Masterpiece of the week, times two: a brief review

Mary Karrs, Liars’ Club – David Mitchell, Cloud Atlas

What is it that marks the greatness of these two writers? — Karr, telling with raw courage her childhood in a soul-taxing East Texas; Mitchell, writing lives within lives and books within books, in this ultra-novel novel that inspired the inspiring movie.

They are all in. There is no playing nice with cardboard language, it is all guts and demarcation of verbal innovation at every turn. Yet, a compulsive consistency in voice in character, whether narration or dialogue, interior/exterior, Texan or postapocalyptic, learned or simply articulate in the marrow of individuality.

Political-correct is out of its depth here.  We go to the heart of the matter, at any level of truth or stage-play, set-up or exposition.  There is no stray static, no leaking gas. The engine is purring silently, weaving us to our destination.

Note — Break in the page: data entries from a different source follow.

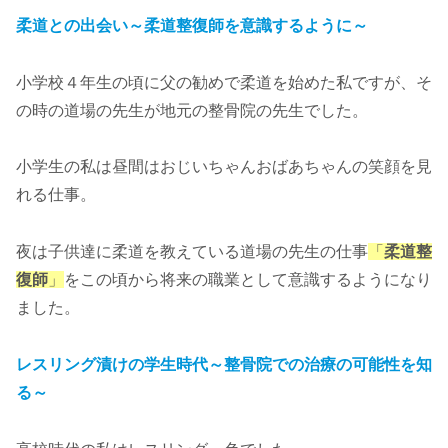
柔道との出会い～柔道整復師を意識するように～
小学校４年生の頃に父の勧めで柔道を始めた私ですが、そ
の時の道場の先生が地元の整骨院の先生でした。
小学生の私は昼間はおじいちゃんおばあちゃんの笑顔を見
れる仕事。
夜は子供達に柔道を教えている道場の先生の仕事
「
柔道整
復師
」
をこの頃から将来の職業として意識するようになり
ました。
レスリング漬けの学生時代～整骨院での治療の可能性を知
る～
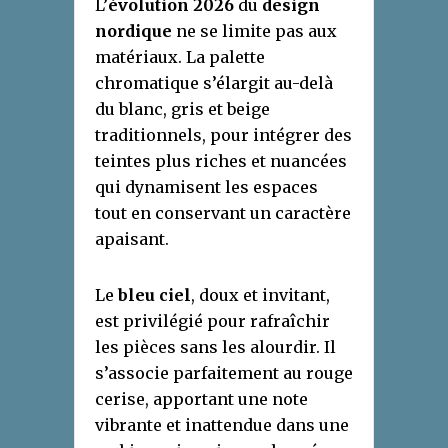
L’
évolution 2026
du
design
nordique
ne se limite pas aux
matériaux. La palette
chromatique s’élargit au-delà
du blanc, gris et beige
traditionnels, pour intégrer des
teintes plus riches et nuancées
qui dynamisent les espaces
tout en conservant un caractère
apaisant.
Le
bleu ciel
, doux et invitant,
est privilégié pour rafraîchir
les pièces sans les alourdir. Il
s’associe parfaitement au rouge
cerise, apportant une note
vibrante et inattendue dans une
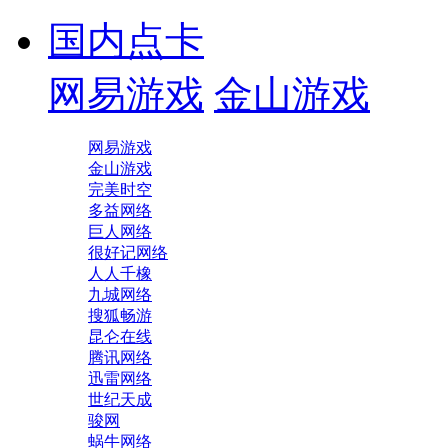
国内点卡
网易游戏
金山游戏
网易游戏
金山游戏
完美时空
多益网络
巨人网络
很好记网络
人人千橡
九城网络
搜狐畅游
昆仑在线
腾讯网络
迅雷网络
世纪天成
骏网
蜗牛网络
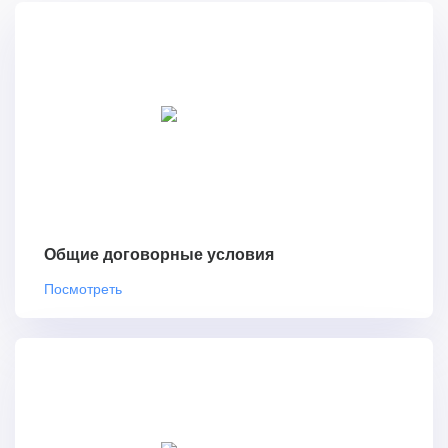
Общие договорные условия
Посмотреть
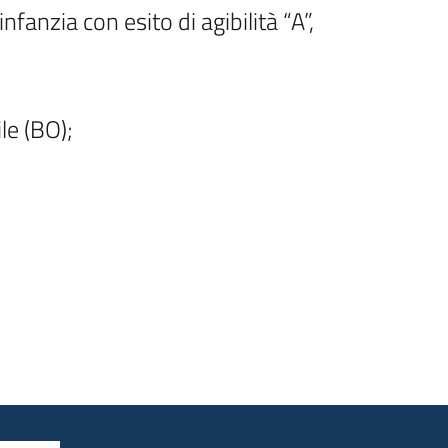
fanzia con esito di agibilità “A”, 
e (BO);
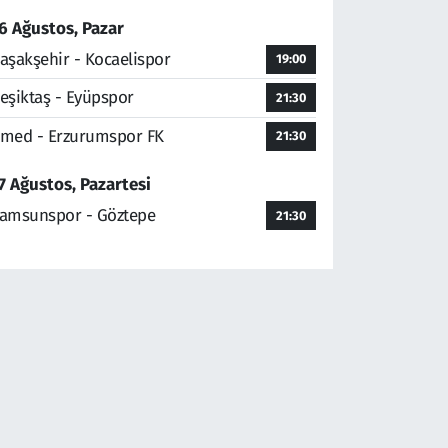
6 Ağustos, Pazar
aşakşehir - Kocaelispor
19:00
eşiktaş - Eyüpspor
21:30
med - Erzurumspor FK
21:30
7 Ağustos, Pazartesi
amsunspor - Göztepe
21:30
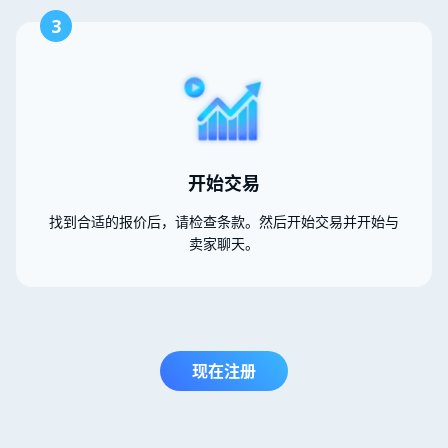
3
开始交易
找到合适的报价后，请检查条款。然后开始交易并开始与
卖家聊天。
现在注册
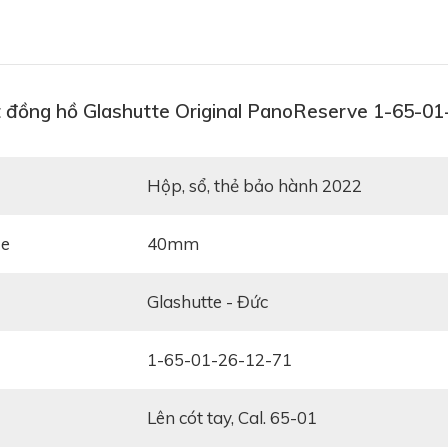
t đồng hồ Glashutte Original PanoReserve 1-65-0
Hộp, sổ, thẻ bảo hành 2022
ze
40mm
Glashutte - Đức
1-65-01-26-12-71
Lên cót tay, Cal. 65-01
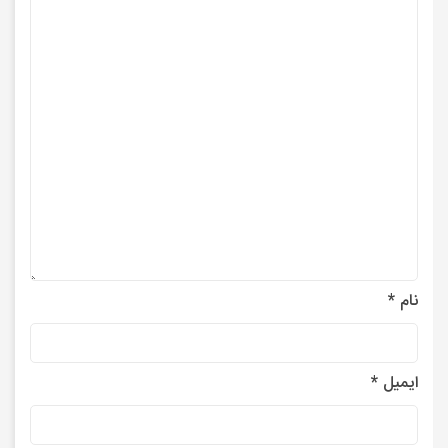
نام
*
ایمیل
*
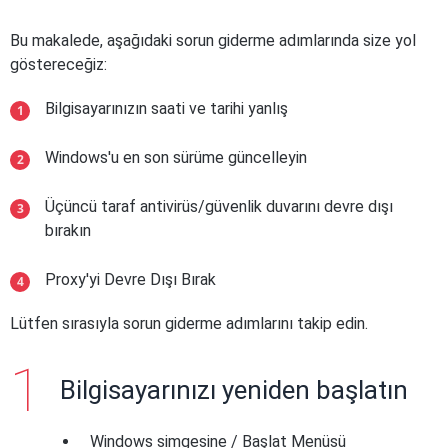
Bu makalede, aşağıdaki sorun giderme adımlarında size yol
göstereceğiz:
Bilgisayarınızın saati ve tarihi yanlış
Windows'u en son sürüme güncelleyin
Üçüncü taraf antivirüs/güvenlik duvarını devre dışı
bırakın
Proxy'yi Devre Dışı Bırak
Lütfen sırasıyla sorun giderme adımlarını takip edin.
Bilgisayarınızı yeniden başlatın
Windows simgesine / Başlat Menüsü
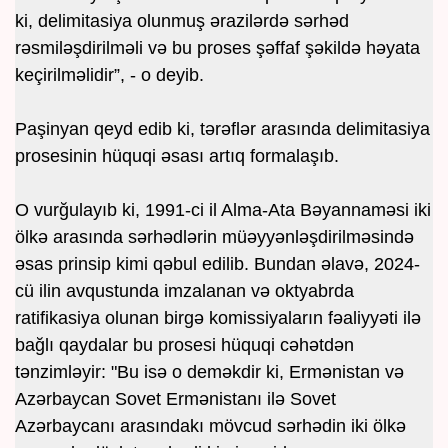
ki, delimitasiya olunmuş ərazilərdə sərhəd
rəsmiləşdirilməli və bu proses şəffaf şəkildə həyata
keçirilməlidir”, - o deyib.
Paşinyan qeyd edib ki, tərəflər arasında delimitasiya
prosesinin hüquqi əsası artıq formalaşıb.
O vurğulayıb ki, 1991-ci il Alma-Ata Bəyannaməsi iki
ölkə arasında sərhədlərin müəyyənləşdirilməsində
əsas prinsip kimi qəbul edilib. Bundan əlavə, 2024-
cü ilin avqustunda imzalanan və oktyabrda
ratifikasiya olunan birgə komissiyaların fəaliyyəti ilə
bağlı qaydalar bu prosesi hüquqi cəhətdən
tənzimləyir: "Bu isə o deməkdir ki, Ermənistan və
Azərbaycan Sovet Ermənistanı ilə Sovet
Azərbaycanı arasındakı mövcud sərhədin iki ölkə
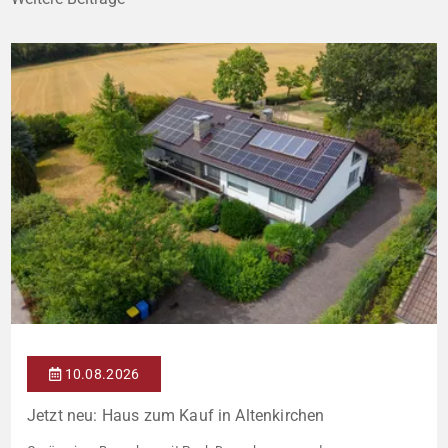
10.08.2026
Jetzt neu: Haus zum Kauf in Altenkirchen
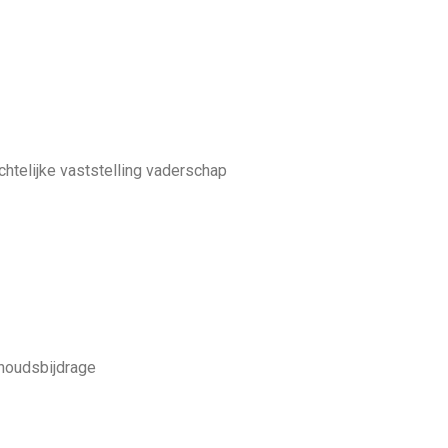
chtelijke vaststelling vaderschap
rhoudsbijdrage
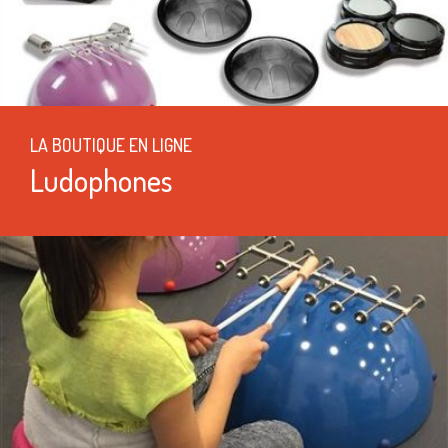
LA BOUTIQUE EN LIGNE
Ludophones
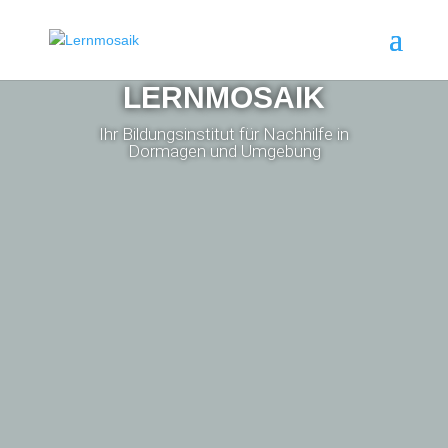
LERNMOSAIK
Ihr Bildungsinstitut für Nachhilfe in
Dormagen und Umgebung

Or rather, in the case of Cloud Atlas, it’s a thundering, intricate, Russian-doll / Chinese-box, six-cylinder Persian carpet. A literary masterpiece, in the best sense: breathtaking mastery of language in variety of genres, voices, eras, all convincing within each of of the six interlocking story lines.

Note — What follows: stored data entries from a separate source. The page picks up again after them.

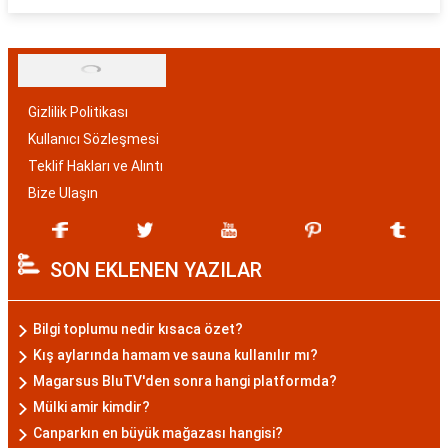
Gizlilik Politikası
Kullanıcı Sözleşmesi
Teklif Hakları ve Alıntı
Bize Ulaşın
SON EKLENEN YAZILAR
Bilgi toplumu nedir kısaca özet?
Kış aylarında hamam ve sauna kullanılır mı?
Magarsus BluTV'den sonra hangi platformda?
Mülki amir kimdir?
Canparkın en büyük mağazası hangisi?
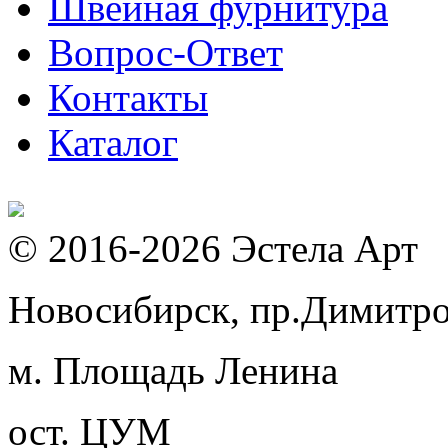
Швейная фурнитура
Вопрос-Ответ
Контакты
Каталог
© 2016-2026 Эстела Арт
Новосибирск, пр.Димитров
м. Площадь Ленина
ост. ЦУМ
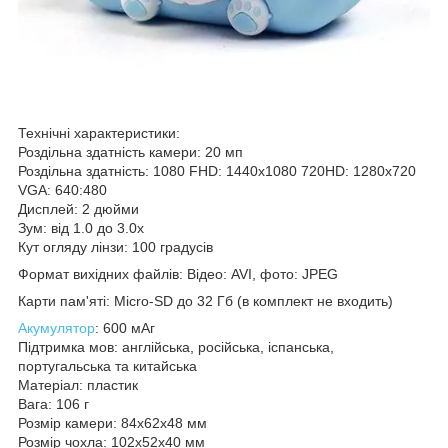
Технічні характеристики:
Роздільна здатність камери: 20 мп
Роздільна здатність: 1080 FHD: 1440х1080 720HD: 1280х720
VGA: 640:480
Дисплей: 2 дюйми
Зум: від 1.0 до 3.0x
Кут огляду лінзи: 100 градусів
Формат вихідних файлів: Відео: AVI, фото: JPEG
Карти пам'яті: Micro-SD до 32 Гб (в комплект не входить)
Акумулятор
: 600 мАг
Підтримка мов: англійська, російська, іспанська,
португальська та китайська
Матеріал: пластик
Вага: 106 г
Розмір камери: 84х62х48 мм
Розмір чохла: 102х52х40 мм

And what better message for our times, than the final pages of Cloud Atlas (507–9):

My recent adventures have made me quite the philosopher, especially at night, when I hear naught but the stream grinding boulders into pebbles through an unhurried eternity. My thoughts flow thus. Scholars discern motions in history & formulate these motions into rules that govern the rises & falls of civilizations. My belief runs contrary, however. To wit: history admits no rules, only outcomes.

What precipitates outcomes? Vicious acts & virtuous acts.

What precipitates acts? Belief.

Belief is both prize & battlefield, within the mind & in the mind’s mirror, the world. If we believe humanity is a ladder of tribes, a colosseum of confrontation, exploitation & bestiality, such a humanity is surely brought into being, & history’s Horroxes, Boerhaaves & Gooses shall prevail. You & I, the moneyed, the privileged, the fortunate, shall not fare so badly in this world, provided our luck holds. What of it if our consciences itch? Why undermine the dominance of our race, our gunships, our heritage & our legacy? Why fight the “natural” (oh, weaselly word!) order of things?

Why? Because of this—one fine day, a purely predatory world shall consume itself. Yes, the Devil shall take the hindmost until the foremost is the hindmost. In an individual, selfishness uglifies the soul; for the human species, selfishness is extinction.

Is this the doom written within our nature?

If we believe that humanity may transcend tooth & claw, if we believe divers races & creeds can share this world as peaceably as the orphans share their candlenut tree, if we believe leaders must be just, violence muzzled, power accountable & the riches of the Earth & its Oceans shared equitably, such a world will come to pass. I am not deceived. It is the hardest of worlds to make real. Torturous advances won over generations can be lost by a single stroke of a myopic president’s pen or a vainglorious general’s sword.

A life spent shaping a world I want Jackson to inherit, not one I fear Jackson shall inherit, this strikes me as a life worth the living. Upon my return to San Francisco, I shall pledge myself to the Abolitionist cause, because I owe my life to a self-freed slave & because I must begin somewhere.

I hear my father-in-law’s response: “Oho, fine. Whiggish sentiments, Adam. But don’t tell me about justice! Ride to Tennessee on an ass & convince the rednecks that they are merely white-washed negroes & their negroes are black-washed Whites! Sail to the Old World, tell ’em their imperial slaves’ rights are as inalienable as the Queen of Belgium’s! Oh, you’ll grow hoarse, poor & gray in caucuses! You’ll be spat on, shot at, lynched, pacified with medals, spurned by backwoodsmen! Crucified! Naïve, dreaming Adam. He who would do battle with the many-headed hydra of human nature must pay a world of pain & his family must pay it along with him! & only as you gasp your dying breath shall you understand, your life amounted to no more than one drop in a limitless ocean!”

Yet what is any ocean but a multitude of drops?